## [Dataset records]

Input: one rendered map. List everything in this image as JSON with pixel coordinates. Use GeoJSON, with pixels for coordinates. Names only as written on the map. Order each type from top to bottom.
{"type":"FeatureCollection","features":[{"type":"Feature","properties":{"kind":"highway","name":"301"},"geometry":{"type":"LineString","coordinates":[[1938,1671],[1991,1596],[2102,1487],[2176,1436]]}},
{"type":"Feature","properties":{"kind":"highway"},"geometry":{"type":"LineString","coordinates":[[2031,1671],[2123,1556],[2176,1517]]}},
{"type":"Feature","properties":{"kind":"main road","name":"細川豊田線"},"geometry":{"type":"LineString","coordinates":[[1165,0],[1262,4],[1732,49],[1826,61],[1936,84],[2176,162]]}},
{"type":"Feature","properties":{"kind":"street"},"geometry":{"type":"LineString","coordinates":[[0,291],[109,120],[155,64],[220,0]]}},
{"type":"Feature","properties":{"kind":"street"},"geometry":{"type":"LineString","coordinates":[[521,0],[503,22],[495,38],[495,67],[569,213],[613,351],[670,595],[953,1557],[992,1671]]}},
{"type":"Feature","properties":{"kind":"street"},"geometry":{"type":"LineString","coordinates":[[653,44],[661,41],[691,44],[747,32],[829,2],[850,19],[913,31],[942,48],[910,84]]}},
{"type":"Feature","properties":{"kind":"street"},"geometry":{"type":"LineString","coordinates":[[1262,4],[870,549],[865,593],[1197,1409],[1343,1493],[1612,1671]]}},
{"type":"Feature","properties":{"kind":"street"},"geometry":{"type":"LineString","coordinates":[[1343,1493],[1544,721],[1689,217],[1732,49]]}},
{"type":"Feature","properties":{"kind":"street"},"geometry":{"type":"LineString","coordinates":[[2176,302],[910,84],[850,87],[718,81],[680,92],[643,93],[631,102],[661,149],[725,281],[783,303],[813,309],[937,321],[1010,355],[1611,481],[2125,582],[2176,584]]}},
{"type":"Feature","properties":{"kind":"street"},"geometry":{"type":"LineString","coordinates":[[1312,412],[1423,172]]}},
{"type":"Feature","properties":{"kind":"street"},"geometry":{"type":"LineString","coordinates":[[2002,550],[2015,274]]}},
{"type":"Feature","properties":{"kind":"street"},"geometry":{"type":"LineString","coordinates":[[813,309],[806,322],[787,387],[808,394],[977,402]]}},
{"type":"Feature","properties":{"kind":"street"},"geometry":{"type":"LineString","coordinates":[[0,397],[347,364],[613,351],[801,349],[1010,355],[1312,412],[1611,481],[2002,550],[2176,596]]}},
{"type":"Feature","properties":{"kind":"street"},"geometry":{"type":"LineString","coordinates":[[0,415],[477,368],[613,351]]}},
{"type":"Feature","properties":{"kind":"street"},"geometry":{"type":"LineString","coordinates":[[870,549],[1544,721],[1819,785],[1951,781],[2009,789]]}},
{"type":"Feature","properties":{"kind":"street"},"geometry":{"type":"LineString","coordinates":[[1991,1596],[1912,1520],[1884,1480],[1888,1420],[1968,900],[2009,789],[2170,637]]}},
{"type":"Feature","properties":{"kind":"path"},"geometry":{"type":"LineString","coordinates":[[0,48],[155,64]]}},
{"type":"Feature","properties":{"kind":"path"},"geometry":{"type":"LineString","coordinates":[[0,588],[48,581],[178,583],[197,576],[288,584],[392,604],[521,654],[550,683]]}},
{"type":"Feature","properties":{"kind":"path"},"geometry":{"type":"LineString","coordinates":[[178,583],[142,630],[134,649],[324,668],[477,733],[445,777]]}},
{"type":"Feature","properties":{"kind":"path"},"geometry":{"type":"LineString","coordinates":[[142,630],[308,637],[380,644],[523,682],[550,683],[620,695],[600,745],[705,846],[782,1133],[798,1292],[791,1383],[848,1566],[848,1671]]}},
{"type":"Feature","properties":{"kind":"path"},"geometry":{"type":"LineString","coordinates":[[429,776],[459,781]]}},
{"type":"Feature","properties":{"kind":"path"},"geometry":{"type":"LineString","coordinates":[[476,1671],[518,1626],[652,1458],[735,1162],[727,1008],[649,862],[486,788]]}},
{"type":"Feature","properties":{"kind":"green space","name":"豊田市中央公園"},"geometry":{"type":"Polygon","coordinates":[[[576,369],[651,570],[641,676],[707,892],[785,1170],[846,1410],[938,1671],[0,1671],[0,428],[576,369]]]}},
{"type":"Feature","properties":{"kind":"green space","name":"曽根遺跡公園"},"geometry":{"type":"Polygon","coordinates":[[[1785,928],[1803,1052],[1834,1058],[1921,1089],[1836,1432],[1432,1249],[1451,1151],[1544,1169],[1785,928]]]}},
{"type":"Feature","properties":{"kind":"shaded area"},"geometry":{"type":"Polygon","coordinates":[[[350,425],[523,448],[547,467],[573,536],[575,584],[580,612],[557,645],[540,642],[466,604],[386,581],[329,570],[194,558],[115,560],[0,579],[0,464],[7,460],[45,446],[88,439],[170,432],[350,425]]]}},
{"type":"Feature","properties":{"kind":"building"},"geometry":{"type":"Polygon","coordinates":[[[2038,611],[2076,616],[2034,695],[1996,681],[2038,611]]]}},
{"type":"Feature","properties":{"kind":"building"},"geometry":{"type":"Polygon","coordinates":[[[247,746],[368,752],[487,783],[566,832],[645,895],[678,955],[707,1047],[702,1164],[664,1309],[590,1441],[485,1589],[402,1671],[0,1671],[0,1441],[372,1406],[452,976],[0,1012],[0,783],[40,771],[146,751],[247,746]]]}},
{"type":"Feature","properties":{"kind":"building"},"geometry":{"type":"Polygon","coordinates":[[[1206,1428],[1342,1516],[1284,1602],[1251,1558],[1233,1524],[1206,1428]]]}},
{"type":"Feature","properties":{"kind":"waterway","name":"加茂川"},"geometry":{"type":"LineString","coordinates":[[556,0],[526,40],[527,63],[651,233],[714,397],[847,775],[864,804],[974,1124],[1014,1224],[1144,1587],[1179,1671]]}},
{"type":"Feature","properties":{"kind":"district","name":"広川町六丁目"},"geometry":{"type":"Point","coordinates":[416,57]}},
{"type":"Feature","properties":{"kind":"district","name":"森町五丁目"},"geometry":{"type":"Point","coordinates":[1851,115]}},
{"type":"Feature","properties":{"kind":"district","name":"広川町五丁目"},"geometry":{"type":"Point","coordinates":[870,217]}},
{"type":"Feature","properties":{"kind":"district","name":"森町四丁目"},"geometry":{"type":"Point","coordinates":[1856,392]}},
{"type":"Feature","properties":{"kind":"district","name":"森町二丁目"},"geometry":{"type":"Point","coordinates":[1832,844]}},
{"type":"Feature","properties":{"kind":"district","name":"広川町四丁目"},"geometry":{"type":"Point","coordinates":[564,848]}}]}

## [What is expected]
Word for word, set down the complete listing once more.

## [Exercise response]
Input: one rendered map. List everything in this image as JSON with pixel coordinates. Use GeoJSON, with pixels for coordinates. Names only as written on the map. Order each type from top to bottom.
{"type":"FeatureCollection","features":[{"type":"Feature","properties":{"kind":"highway","name":"301"},"geometry":{"type":"LineString","coordinates":[[1938,1671],[1991,1596],[2102,1487],[2176,1436]]}},
{"type":"Feature","properties":{"kind":"highway"},"geometry":{"type":"LineString","coordinates":[[2031,1671],[2123,1556],[2176,1517]]}},
{"type":"Feature","properties":{"kind":"main road","name":"細川豊田線"},"geometry":{"type":"LineString","coordinates":[[1165,0],[1262,4],[1732,49],[1826,61],[1936,84],[2176,162]]}},
{"type":"Feature","properties":{"kind":"street"},"geometry":{"type":"LineString","coordinates":[[0,291],[109,120],[155,64],[220,0]]}},
{"type":"Feature","properties":{"kind":"street"},"geometry":{"type":"LineString","coordinates":[[521,0],[503,22],[495,38],[495,67],[569,213],[613,351],[670,595],[953,1557],[992,1671]]}},
{"type":"Feature","properties":{"kind":"street"},"geometry":{"type":"LineString","coordinates":[[653,44],[661,41],[691,44],[747,32],[829,2],[850,19],[913,31],[942,48],[910,84]]}},
{"type":"Feature","properties":{"kind":"street"},"geometry":{"type":"LineString","coordinates":[[1262,4],[870,549],[865,593],[1197,1409],[1343,1493],[1612,1671]]}},
{"type":"Feature","properties":{"kind":"street"},"geometry":{"type":"LineString","coordinates":[[1343,1493],[1544,721],[1689,217],[1732,49]]}},
{"type":"Feature","properties":{"kind":"street"},"geometry":{"type":"LineString","coordinates":[[2176,302],[910,84],[850,87],[718,81],[680,92],[643,93],[631,102],[661,149],[725,281],[783,303],[813,309],[937,321],[1010,355],[1611,481],[2125,582],[2176,584]]}},
{"type":"Feature","properties":{"kind":"street"},"geometry":{"type":"LineString","coordinates":[[1312,412],[1423,172]]}},
{"type":"Feature","properties":{"kind":"street"},"geometry":{"type":"LineString","coordinates":[[2002,550],[2015,274]]}},
{"type":"Feature","properties":{"kind":"street"},"geometry":{"type":"LineString","coordinates":[[813,309],[806,322],[787,387],[808,394],[977,402]]}},
{"type":"Feature","properties":{"kind":"street"},"geometry":{"type":"LineString","coordinates":[[0,397],[347,364],[613,351],[801,349],[1010,355],[1312,412],[1611,481],[2002,550],[2176,596]]}},
{"type":"Feature","properties":{"kind":"street"},"geometry":{"type":"LineString","coordinates":[[0,415],[477,368],[613,351]]}},
{"type":"Feature","properties":{"kind":"street"},"geometry":{"type":"LineString","coordinates":[[870,549],[1544,721],[1819,785],[1951,781],[2009,789]]}},
{"type":"Feature","properties":{"kind":"street"},"geometry":{"type":"LineString","coordinates":[[1991,1596],[1912,1520],[1884,1480],[1888,1420],[1968,900],[2009,789],[2170,637]]}},
{"type":"Feature","properties":{"kind":"path"},"geometry":{"type":"LineString","coordinates":[[0,48],[155,64]]}},
{"type":"Feature","properties":{"kind":"path"},"geometry":{"type":"LineString","coordinates":[[0,588],[48,581],[178,583],[197,576],[288,584],[392,604],[521,654],[550,683]]}},
{"type":"Feature","properties":{"kind":"path"},"geometry":{"type":"LineString","coordinates":[[178,583],[142,630],[134,649],[324,668],[477,733],[445,777]]}},
{"type":"Feature","properties":{"kind":"path"},"geometry":{"type":"LineString","coordinates":[[142,630],[308,637],[380,644],[523,682],[550,683],[620,695],[600,745],[705,846],[782,1133],[798,1292],[791,1383],[848,1566],[848,1671]]}},
{"type":"Feature","properties":{"kind":"path"},"geometry":{"type":"LineString","coordinates":[[429,776],[459,781]]}},
{"type":"Feature","properties":{"kind":"path"},"geometry":{"type":"LineString","coordinates":[[476,1671],[518,1626],[652,1458],[735,1162],[727,1008],[649,862],[486,788]]}},
{"type":"Feature","properties":{"kind":"green space","name":"豊田市中央公園"},"geometry":{"type":"Polygon","coordinates":[[[576,369],[651,570],[641,676],[707,892],[785,1170],[846,1410],[938,1671],[0,1671],[0,428],[576,369]]]}},
{"type":"Feature","properties":{"kind":"green space","name":"曽根遺跡公園"},"geometry":{"type":"Polygon","coordinates":[[[1785,928],[1803,1052],[1834,1058],[1921,1089],[1836,1432],[1432,1249],[1451,1151],[1544,1169],[1785,928]]]}},
{"type":"Feature","properties":{"kind":"shaded area"},"geometry":{"type":"Polygon","coordinates":[[[350,425],[523,448],[547,467],[573,536],[575,584],[580,612],[557,645],[540,642],[466,604],[386,581],[329,570],[194,558],[115,560],[0,579],[0,464],[7,460],[45,446],[88,439],[170,432],[350,425]]]}},
{"type":"Feature","properties":{"kind":"building"},"geometry":{"type":"Polygon","coordinates":[[[2038,611],[2076,616],[2034,695],[1996,681],[2038,611]]]}},
{"type":"Feature","properties":{"kind":"building"},"geometry":{"type":"Polygon","coordinates":[[[247,746],[368,752],[487,783],[566,832],[645,895],[678,955],[707,1047],[702,1164],[664,1309],[590,1441],[485,1589],[402,1671],[0,1671],[0,1441],[372,1406],[452,976],[0,1012],[0,783],[40,771],[146,751],[247,746]]]}},
{"type":"Feature","properties":{"kind":"building"},"geometry":{"type":"Polygon","coordinates":[[[1206,1428],[1342,1516],[1284,1602],[1251,1558],[1233,1524],[1206,1428]]]}},
{"type":"Feature","properties":{"kind":"waterway","name":"加茂川"},"geometry":{"type":"LineString","coordinates":[[556,0],[526,40],[527,63],[651,233],[714,397],[847,775],[864,804],[974,1124],[1014,1224],[1144,1587],[1179,1671]]}},
{"type":"Feature","properties":{"kind":"district","name":"広川町六丁目"},"geometry":{"type":"Point","coordinates":[416,57]}},
{"type":"Feature","properties":{"kind":"district","name":"森町五丁目"},"geometry":{"type":"Point","coordinates":[1851,115]}},
{"type":"Feature","properties":{"kind":"district","name":"広川町五丁目"},"geometry":{"type":"Point","coordinates":[870,217]}},
{"type":"Feature","properties":{"kind":"district","name":"森町四丁目"},"geometry":{"type":"Point","coordinates":[1856,392]}},
{"type":"Feature","properties":{"kind":"district","name":"森町二丁目"},"geometry":{"type":"Point","coordinates":[1832,844]}},
{"type":"Feature","properties":{"kind":"district","name":"広川町四丁目"},"geometry":{"type":"Point","coordinates":[564,848]}}]}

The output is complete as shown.